Cell phones have become such fixtures in our everyday lives that most of us take them for granted. Those small handsets lying inconspicuously in our bags have broken down communications and information barriers over the past decade, but now, because of their increasing accessibility and relatively low cost, cell phones are transforming a more unlikely field: health care delivery. And you thought your iPhone was revolutionary.
Dimagi was one company fortunate enough to recognize this potential early on.
Founded in 2002 as a health-software company comprised of a group of clinicians and programmers from MIT’s Media Lab, Dimagi has looked to use mobile phone technology as a tool for fixing some of the most pressing health needs of the developing world – from mobile health education, to health records keeping, to aiding the diagnosis of disease. The company has set up systems from Bangladesh to South Africa, while their current focus project, CommCare, a cell phone- based system for community health care workers, is being developed in Tanzania.
According to Jonathan Jackson, co-founder and CEO of Dimagi, CommCare is the product of collaboration among many partner groups and is built on an open source data collection platform. While Dimagi is responsible for the software programming side of the project, another company, D-Tree International, is leading the implementation on the ground.
“[The CommCare program] runs directly on your handset and it helps groups like community health workers. It will allow them to do scheduling, task management, and decision support,” Jackson said.
CommCare aims to link individuals, community health workers, and larger health organizations through a network of on-the-ground record-keeping.
The software also provides detailed symptom questionnaires, which can be followed by less-skilled health care workers in routine house-to-house check-ups.
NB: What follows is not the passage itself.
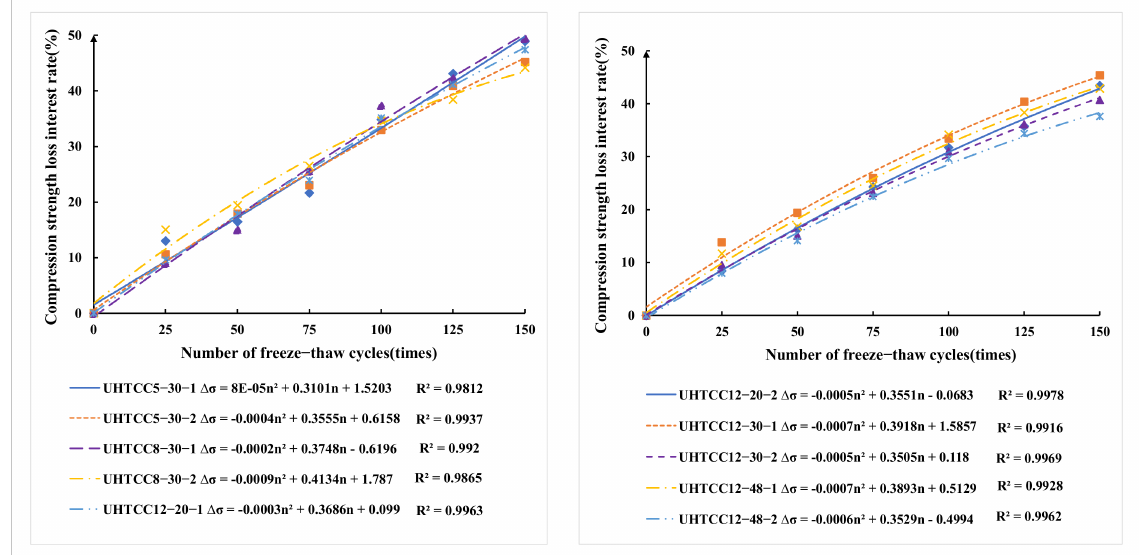
Figure 4. Compressive strength damage under different number of freeze-thaw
This would allow health organizations to extend their reach as health care services could be extended to a greater number of communities.
“Usually, they are going household to household and recording symptoms of people on their phone – and that’s driving them through this tree of questions in our program [on their handset]. Depending on how people answer, it directs the health care workers to refer them to the right medicines or other services.”
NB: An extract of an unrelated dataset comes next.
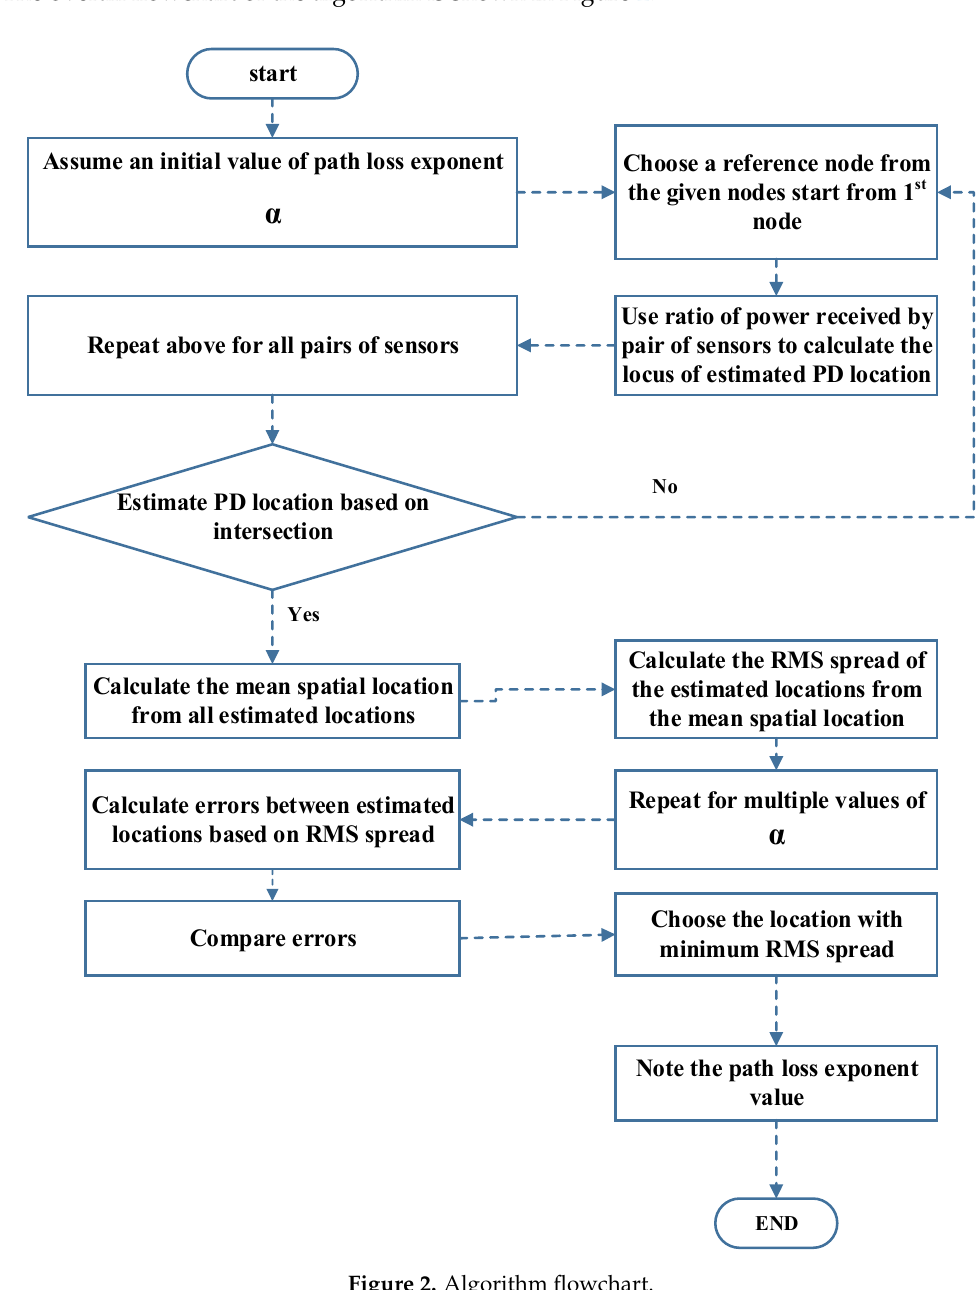
Figure 2 . Algorithm flowchart. Figure 2. Algorithm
For Jackson, the provision of such services through mobile technology is especially important in settings where greater technological infrastructure is lacking.
“There aren’t necessarily standardized health records [in many developing countries], which is a big problem. So we’re focused on minimal data fields [and] the household, whereas you’d usually be talking about data gathered at the clinic,” he said.
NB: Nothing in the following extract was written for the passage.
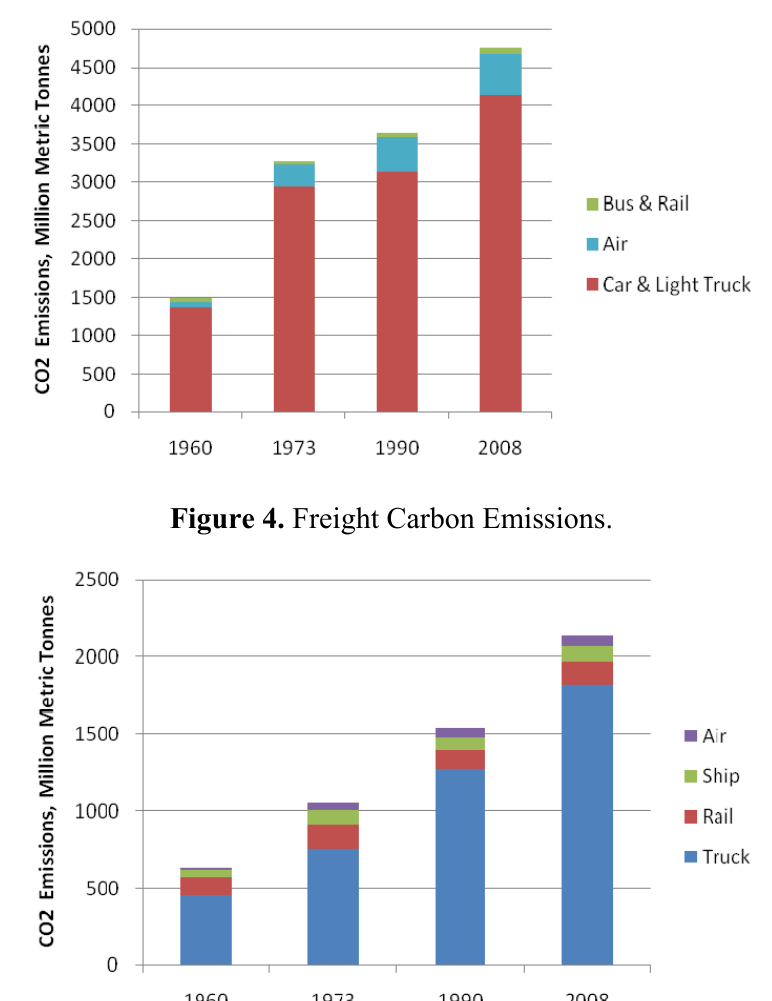
Figure 3. Passenger Travel Carbon emissions.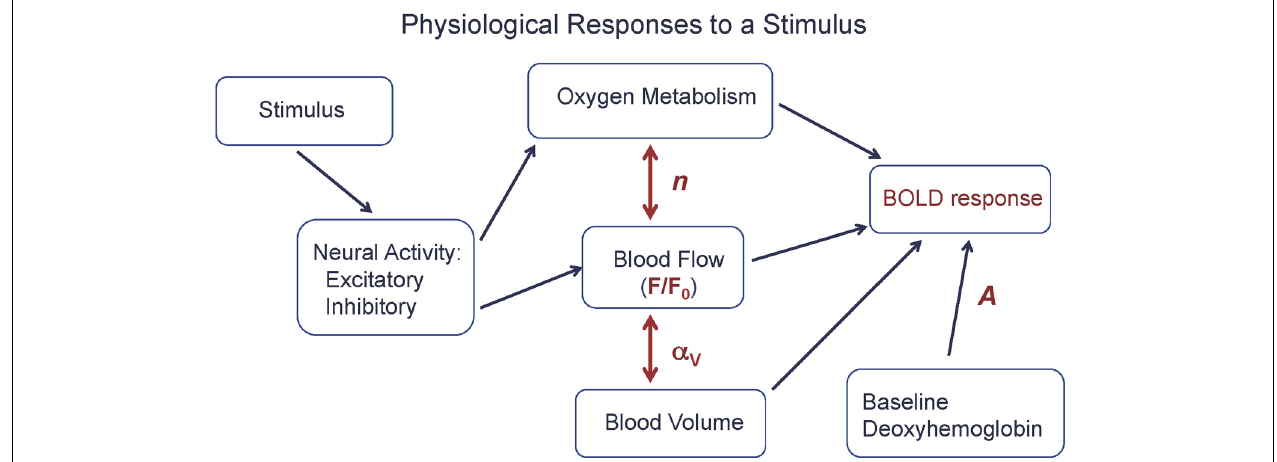
FIGURE 1 | The physiological basis of the BOLD response. A stimulus evokes increased excitatory and inhibitory neural activity, with the energy cost of the net evoked activity met primarily by an increase in oxygen metabolism (CMRO 2 ), with increased blood flow (CBF) driven by aspects of the neural response. The BOLD response is primarily driven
“We are a ways off from an accessible clinical records sharing system going across many of these countries because of the basic lack of Internet connections. I think the small-scale, phone-based, community programs are going to work because they are such simple systems and can therefore actually be implemented.”
Dimagi and its partners are currently working on expanding the field of users on the CommCare platform. According to Jackson, the use of a uniform product across sectors would facilitate communication and health information sharing between different levels of health officials and organizations, contributing to better community health data gathering overall.
“Right now we’re just in the early stages of design for the headquarter software, and that will be used by a number of different people, like the supervisors of community medical centres, but also centres of operations, like the NGOs who are employing these workers, so that they can check trends, not just individual cases. They can then chart the overall health of the system, which is a huge missing gap today,” Jackson said.
Still, Jackson believes that technology alone is not sufficient to make a deep-seated impact on health care delivery in the developing world. Instead, the main contribution of technologies such as CommCare is their ability to facilitate better monitoring of and communication between health service providers on the whole. In this way, such systems can allow for greater innovation in the direct patient care already being provided by community health programs.